Required action: Beneath this task are records; print exactly the stretch of them from the line with "#0f766e -> #a16207;" through the line with "html: <div>and</div> ->", both ends included.

Records to process:

|---|

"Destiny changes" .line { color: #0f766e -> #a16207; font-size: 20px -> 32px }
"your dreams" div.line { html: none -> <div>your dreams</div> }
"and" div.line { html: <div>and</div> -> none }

|---|

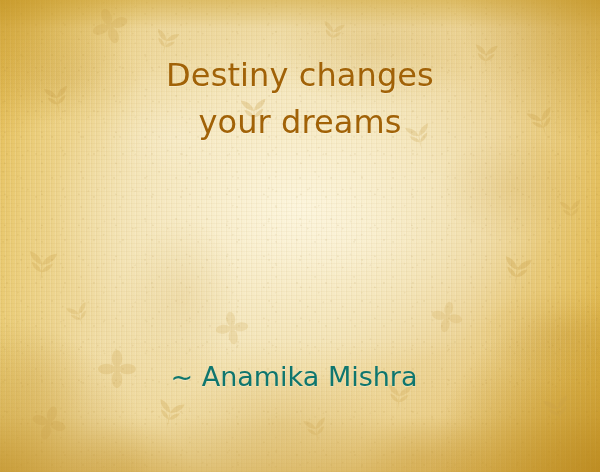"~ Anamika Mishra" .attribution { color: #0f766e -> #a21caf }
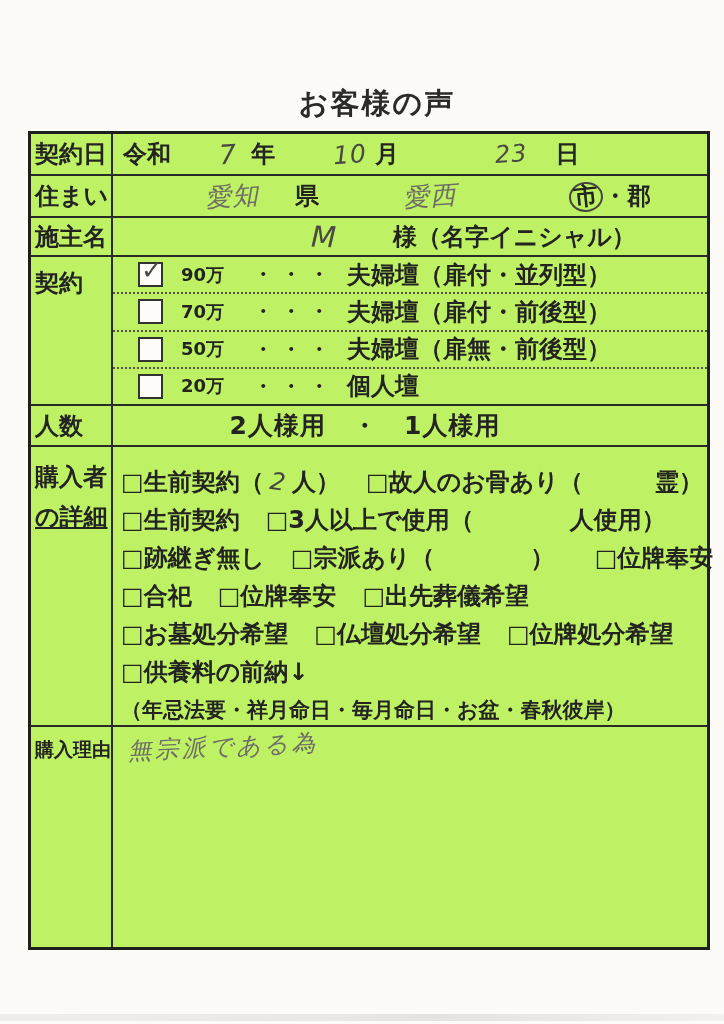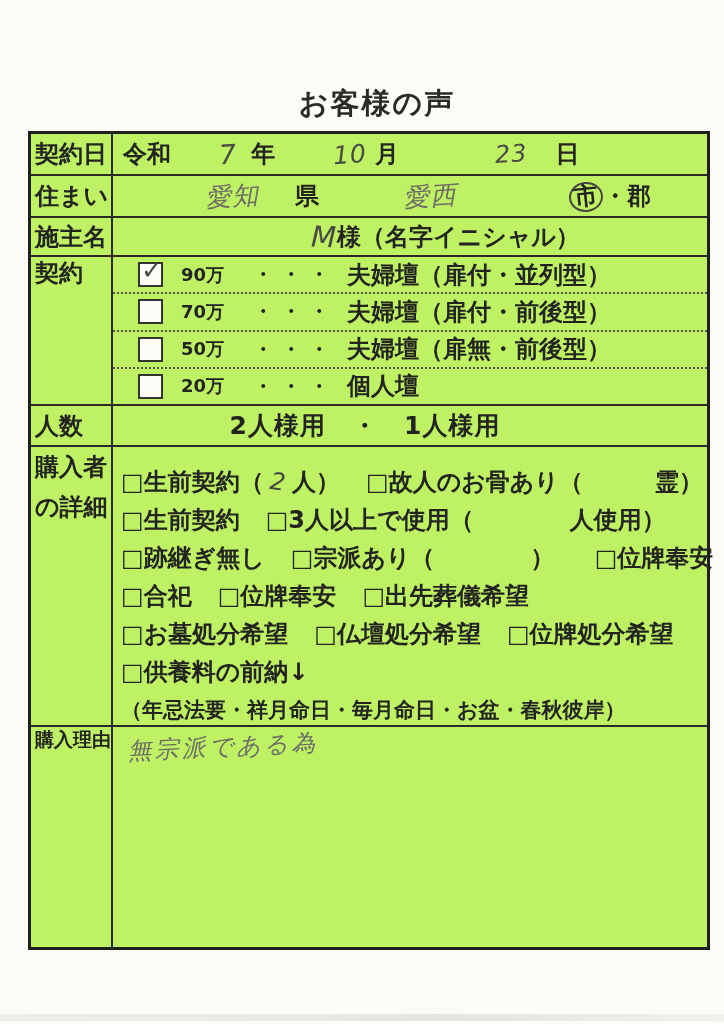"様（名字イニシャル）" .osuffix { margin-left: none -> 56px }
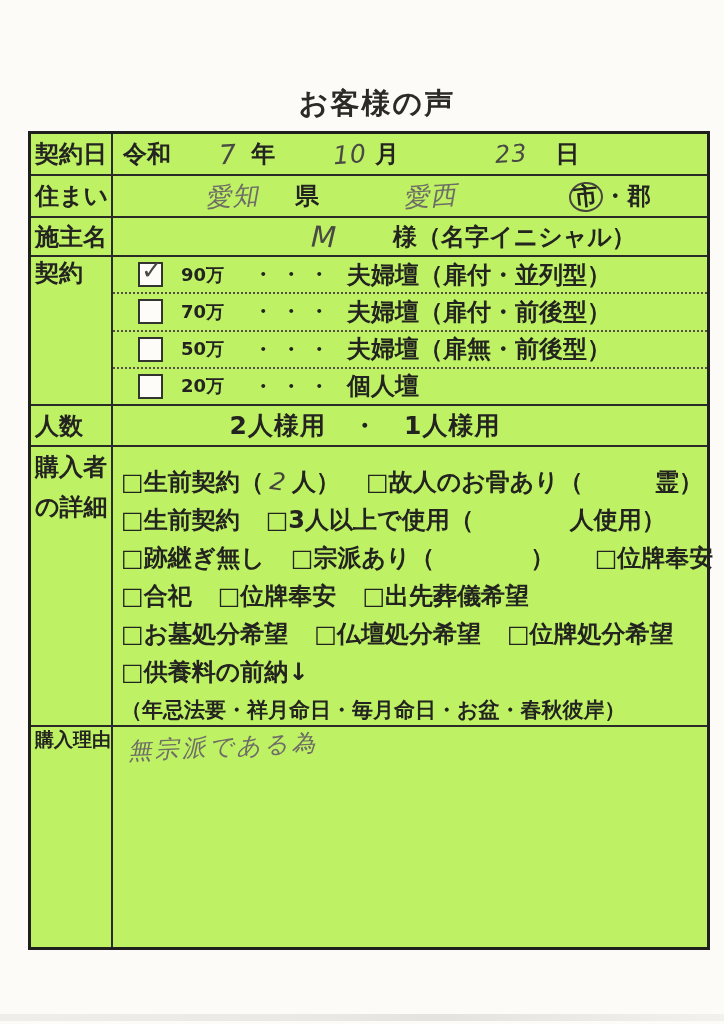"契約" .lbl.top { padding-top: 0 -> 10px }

|---|

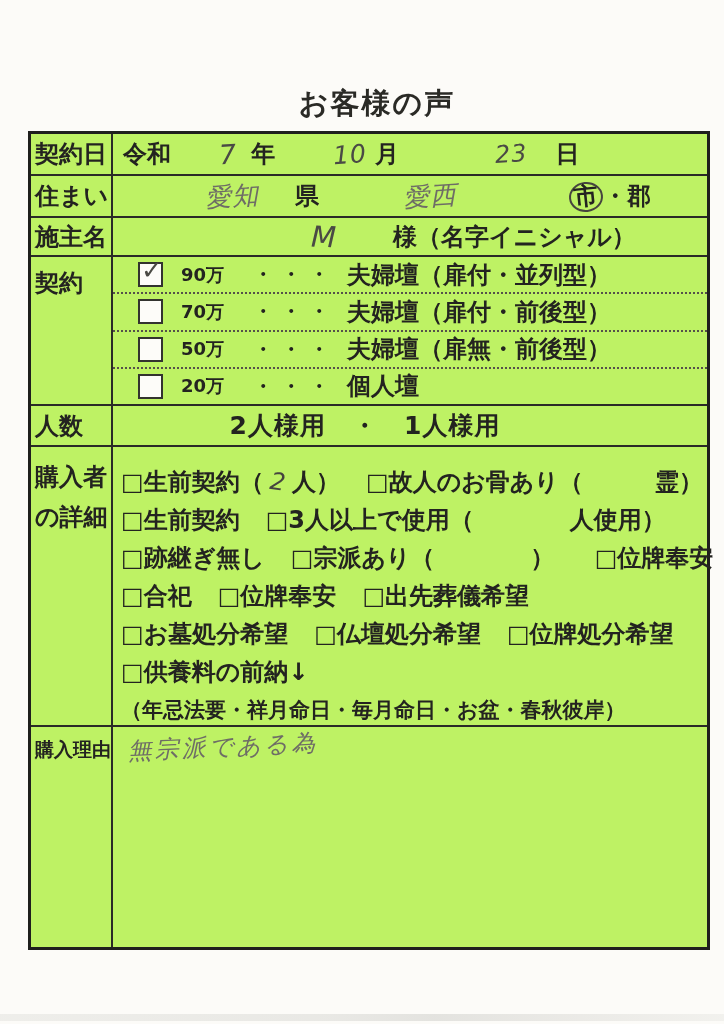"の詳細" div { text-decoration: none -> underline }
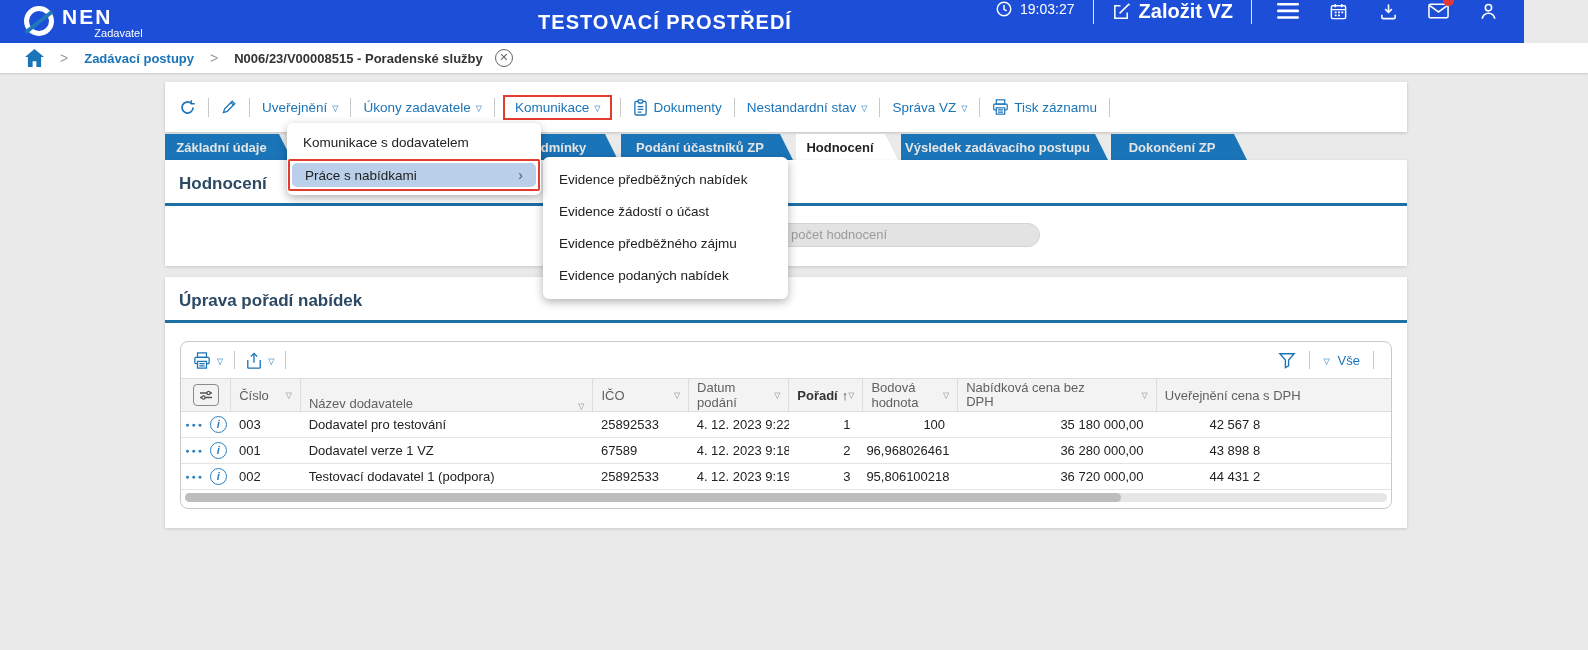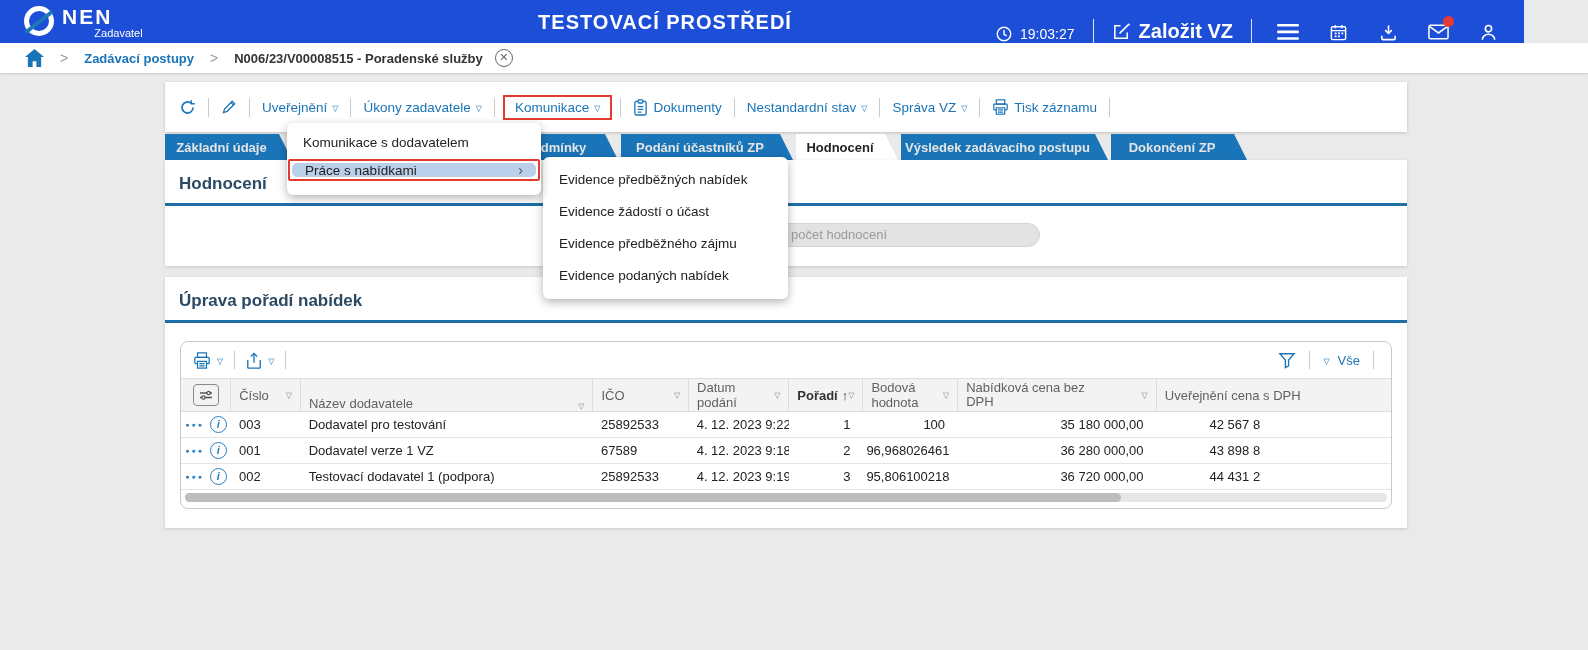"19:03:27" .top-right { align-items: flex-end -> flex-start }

|---|

Solution to the exercise:
"Destiny changes" .line { color: #0f766e -> #a16207; font-size: 20px -> 32px }
"your dreams" div.line { html: none -> <div>your dreams</div> }
"and" div.line { html: <div>and</div> -> none }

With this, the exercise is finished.